INPUT
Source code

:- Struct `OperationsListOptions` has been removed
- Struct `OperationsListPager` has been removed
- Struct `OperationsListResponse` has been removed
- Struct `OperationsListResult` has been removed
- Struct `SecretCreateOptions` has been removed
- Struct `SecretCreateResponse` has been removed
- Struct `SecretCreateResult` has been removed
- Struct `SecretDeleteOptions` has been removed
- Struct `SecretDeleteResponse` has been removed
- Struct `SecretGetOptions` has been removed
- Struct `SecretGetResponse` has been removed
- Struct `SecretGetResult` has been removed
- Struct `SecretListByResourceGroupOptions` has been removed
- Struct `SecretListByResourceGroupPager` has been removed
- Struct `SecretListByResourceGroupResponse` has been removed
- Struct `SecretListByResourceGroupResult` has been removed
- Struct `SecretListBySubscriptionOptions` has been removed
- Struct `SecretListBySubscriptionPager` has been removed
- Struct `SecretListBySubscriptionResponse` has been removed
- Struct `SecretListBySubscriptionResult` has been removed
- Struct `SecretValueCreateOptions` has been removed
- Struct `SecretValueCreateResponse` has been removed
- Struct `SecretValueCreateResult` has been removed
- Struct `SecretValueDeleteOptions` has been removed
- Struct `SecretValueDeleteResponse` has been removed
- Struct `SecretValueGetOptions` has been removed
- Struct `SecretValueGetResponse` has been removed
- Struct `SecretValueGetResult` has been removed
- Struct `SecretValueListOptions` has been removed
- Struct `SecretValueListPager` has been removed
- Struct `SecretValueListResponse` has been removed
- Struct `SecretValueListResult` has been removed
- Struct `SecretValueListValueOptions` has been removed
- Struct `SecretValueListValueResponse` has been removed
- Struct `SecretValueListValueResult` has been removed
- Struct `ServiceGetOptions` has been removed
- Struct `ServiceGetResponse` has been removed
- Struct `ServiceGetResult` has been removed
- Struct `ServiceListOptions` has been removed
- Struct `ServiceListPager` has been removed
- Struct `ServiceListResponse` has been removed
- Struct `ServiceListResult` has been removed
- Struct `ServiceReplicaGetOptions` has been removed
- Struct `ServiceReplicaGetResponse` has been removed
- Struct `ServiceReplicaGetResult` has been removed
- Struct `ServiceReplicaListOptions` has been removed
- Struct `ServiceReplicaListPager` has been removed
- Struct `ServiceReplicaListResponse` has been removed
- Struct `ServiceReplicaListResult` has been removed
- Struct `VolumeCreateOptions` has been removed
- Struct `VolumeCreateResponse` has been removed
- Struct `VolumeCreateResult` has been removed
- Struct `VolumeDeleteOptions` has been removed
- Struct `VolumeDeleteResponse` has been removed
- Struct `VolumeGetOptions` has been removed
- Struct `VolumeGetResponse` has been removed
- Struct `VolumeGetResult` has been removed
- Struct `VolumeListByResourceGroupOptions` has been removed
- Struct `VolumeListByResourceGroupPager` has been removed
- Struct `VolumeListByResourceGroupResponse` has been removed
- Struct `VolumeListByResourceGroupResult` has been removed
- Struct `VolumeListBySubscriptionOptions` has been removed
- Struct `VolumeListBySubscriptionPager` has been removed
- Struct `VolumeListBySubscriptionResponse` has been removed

TASK GOAL
Show every line of the records that contains the string "SecretListBySubscriptionResult".

OUTPUT BELOW
- Struct `SecretListBySubscriptionResult` has been removed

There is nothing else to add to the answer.